Optimizing the flush command
Flushing every chain in a table performed poorly, as expected, with a large number of chains because iptables-nft
had to fetch the full chain list and create flush requests for each of them. More by coincidence than intention, I noticed that the kernel already supported flushing all of a table's chains in one go, namely by omitting the chain name attribute from the respective netlink
message.
If it wasn't for verbose mode, this would be a trivial fix. But since legacy iptables
in verbose mode prints each flushed chain's name, iptables-nft
has to fall back to the old logic in case the user passed --verbose
.
Scaling still looks a bit "funny" in test 3.1 as shown in Figure 6, but that's probably due to kernel code scaling not as well as user space.
iptables-nft-restore --noflush
Sorting cache management in iptables-nft-restore
required a bit more effort than in the other tools.

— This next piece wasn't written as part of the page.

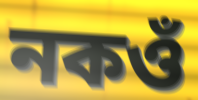
নকওঁ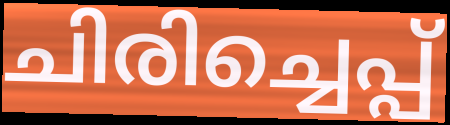
ചിരിച്ചെപ്പ്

The problem was mostly caused by the fact that the input is not known. Assume that after handling a few commands that don't require a rule cache (simple --append
commands for instance), the input contains a command that does require a rule cache (for example, --insert with index). That situation means that previously added rules would have to be merged with the rules fetched from the kernel after the fact. With the option to either insert a rule (at the beginning) or append a rule (at the end), fetched rules would potentially go somewhere in between the previously added ones.

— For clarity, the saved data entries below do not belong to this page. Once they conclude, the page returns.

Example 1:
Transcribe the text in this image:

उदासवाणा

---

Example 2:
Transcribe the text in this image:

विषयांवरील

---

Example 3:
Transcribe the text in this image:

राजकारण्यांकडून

In order to avoid this problem and possibly others related to inconsistent caching, I decided to try a different approach and buffer input up to a certain amount. The relevant changes might be found in commit 09cb517949e69 ("xtables-restore: Improve performance of --noflush operation"). In this case, a buffer of 64KB is used to store input lines after testing them for cache requirements. This process continues until either:
- Buffer space is exhausted.
- The input stream signals end-of-file.
- A command is read that requires a rule cache.
With input buffering in place, test 5.1 started to show perfect results, as you can see in Figure 7.
Loose ends
Some test cases remain unoptimized, which means that iptables-nft
's performance is worse than that of legacy in those situations. Here's why: Tests 2.2, 2.8, and 2.9 are slow because nftables
identifies rules by handle, and a translation from either rulespec or index is required in any case. Since nftables
doesn't support fetching a specific rule (for example, by index), user space has no leeway for optimization here. A partial fix would be to implement rule identification by index in the kernel, but in the past this approach was frowned upon due to its inherent concurrency problems.

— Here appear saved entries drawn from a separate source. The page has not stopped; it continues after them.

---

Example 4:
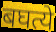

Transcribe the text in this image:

बघत्ये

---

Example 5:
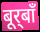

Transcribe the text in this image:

बूर्‌बाँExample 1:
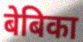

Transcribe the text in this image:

बेबिका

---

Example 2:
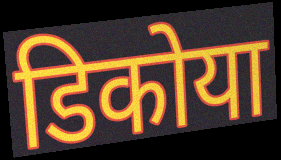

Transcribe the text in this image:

डिकोया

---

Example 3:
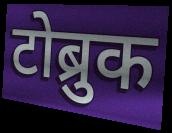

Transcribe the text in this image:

टोब्रुक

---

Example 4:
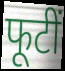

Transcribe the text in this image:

फूटीं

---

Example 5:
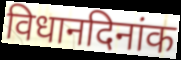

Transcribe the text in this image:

विधानदिनांकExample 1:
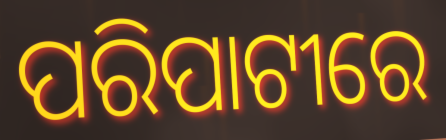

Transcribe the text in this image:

ପରିପାଟୀରେ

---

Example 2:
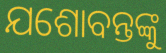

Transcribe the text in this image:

ଯଶୋବନ୍ତଙ୍କୁ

All of the (flushing) restore tests (1.1, 1.2, and 1.3) remain slow, but that sounds worse than it actually is, looking at the initial test results of 1.3 as shown in Figure 8.
These results show that iptables-nft
is slower by a factor ranging from about 1.2 to 1.7. In other
words, restoring a dump containing a little over 200k lines takes 1.7s instead of 1.0s. Along with very similar scaling, I suspect that the culprit is slightly less optimal code or the fact that data has to be packed into netlink
messages instead of being copied to the kernel in one go via ioctl
.
Summary
The good news is that iptables-nft
now outperforms legacy iptables
by a large degree in most cases, and doesn't lose much ground in others. This testing also shows how well-prepared nftables
kernel code is for high loads despite the somewhat inelegant nft_compat
module to use the kernel's xtables
extensions. So, while migrating to nftables
and making use of the extra goodies is still the best path to maximum performance, swapping iptables
variants behind the back of legacy applications might be an effective performance regimen.
Of course, all of these results are to be taken with a grain of salt. On one hand, I certainly forgot specific use cases—all of my tests combined probably don't even reach full code coverage. On the other hand, a sophisticated ruleset leveraging what legacy iptables
has to offer (including ipset
) will likely prevent user space tool performance from becoming the problem in the first place.